Jewish Journal Op-Ed: Gaza, and Europe's new wave of anti-Semitism

For weeks, the images filled the world’s television screens – of collapsed buildings, weeping parents and widows, and anguished calls for vengeance.  It was these scenes, of the genuine suffering of Palestinian civilians caught up in a war provoked by Hamas that have been seized on by some commentators to explain the wave of anti-Semitism that is sweeping across much of the globe.

It is certainly true that as the fighting raged on, demonstrations have broken out across Europe to protest Israel’s military response to Hamas’ rocket fire and tunnel threat.  In recent weeks, a synagogue in Germany was attacked by firebomb-wielding youths, while a Belgian cafe advertised that dogs were welcome, but “Zionists” were not.  French synagogues have been attacked for the first time since the Dreyfus Affair, and in Italy, storefronts have been vandalized with graffiti warning “Jews your end is near.”

I’ve seen it personally on my Facebook page – with one commenter saying “you should join your relatives in Auschwitz.”

But the reality is more disquieting and the threat to Europe's Jews will not abate even if another ceasefire takes hold and a relative calm returns to Israel's Gaza border.  Despite decades of concerted action by European governments, Christendom's ancient scourge has returned – this time to a continent once almost bereft of its Jews and fed not by a Christian blood libel, but by young people radicalized via social media and a new generation of media-savvy Jihadis.  And they have been active well before the Gaza crisis.

On May 24, weeks before the fighting with Hamas erupted, a French national, Mehdi Nemmouche, opened fire at the Jewish Museum of Belgium in Brusssels, killing four people.  Nemmouche had been radicalized during a five year stint in French prison and then had fought in the Syrian civil war before returning to France.
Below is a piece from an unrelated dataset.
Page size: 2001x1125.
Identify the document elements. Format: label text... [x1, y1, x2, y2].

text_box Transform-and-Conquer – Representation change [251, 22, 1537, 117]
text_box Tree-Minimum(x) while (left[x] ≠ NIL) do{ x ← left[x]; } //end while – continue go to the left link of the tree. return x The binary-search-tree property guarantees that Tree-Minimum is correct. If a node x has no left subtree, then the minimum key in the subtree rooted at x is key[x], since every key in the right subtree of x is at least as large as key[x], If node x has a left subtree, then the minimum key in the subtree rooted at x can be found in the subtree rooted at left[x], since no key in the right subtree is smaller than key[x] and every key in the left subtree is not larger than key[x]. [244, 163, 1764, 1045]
Two years earlier, a gunman in France, also Muslim, targeted French soldiers and Jewish civilians in the French cities of Montauban and Toulouse.

The growing Muslim population of Europe, often impoverished, and crammed into teeming, crime-ridden suburbs, has provided much of the energy and the foot soldiers for the new wave of anti-Semitism.  And with thousands of European jihadis fighting in Syria, Iraq, the Caucuses, and Afghanistan, not to mention the former European colonies in North Africa, a new generation is acquiring the knowledge and the motivation to take their fight to the remaining Jews of Europe.
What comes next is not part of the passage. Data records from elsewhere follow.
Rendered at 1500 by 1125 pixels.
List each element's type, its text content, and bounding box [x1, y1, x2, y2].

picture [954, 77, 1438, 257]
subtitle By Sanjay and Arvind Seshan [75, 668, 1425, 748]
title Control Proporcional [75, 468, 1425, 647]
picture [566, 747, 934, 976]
In this they are aided by a stubbornly persistent fascist fringe that hates them, but hates the Jews even more, and a European population that appears ambivalent about combatting anti-Semitism, despite the fact that many European governments have reacted strongly to defend their Jewish citizens and to implore their countrymen to stand with them as well.
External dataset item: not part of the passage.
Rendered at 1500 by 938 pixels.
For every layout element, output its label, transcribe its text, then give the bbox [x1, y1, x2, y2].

And this is where the Gaza war has added fuel to the fires of anti-Semitism – the pictures that people saw on their computer screens and televisions have made the expression of Jew hatred seem less odious to some and, more alarmingly, increasingly attractive to broader European populations.  This is appalling, but it is also increasingly fact and all of us have a duty to speak out and to warn our European friends that if they follow this course, they risk returning to a dark path, trodden too many times and with horrible consequences, by their forebears.

The spike in incidents in the aftermath of Gaza must also serve to remind us that the unresolved situation between Israel and the Palestinians cannot be allowed to fester forever and that there is a cost, separate and apart from the day-to-day trauma of living with rockets and tunnels and walls.  And that cost is manifested in the indifference of European publics when Jews are attacked and when a demonstrator in Britain is seen with a placard reading, "Hitler you were right."

Those who assert that Gaza is the cause of anti-Semitism are wrong, but those who deny its impact ignore reality.

The truth remains, as it did before Gaza, that there must be two states for two people, living side-by-side in peace.  A Palestinian state will not eradicate anti-Semitism, but it may suck away much of the oxygen that has enabled it to persist and grow in Europe.

These last weeks – starting with the horrific murders of three innocent Israeli boys, and murder of a young Palestinian teenager – have made the goal of two states living in peace seem ever more distant, but all the more urgent.  The future, not only of Israel, but also of much of the diaspora, is at stake.

Representative Adam Schiff (D-Calif.) represents the 28th Congressional District in the U.S. House of Representatives.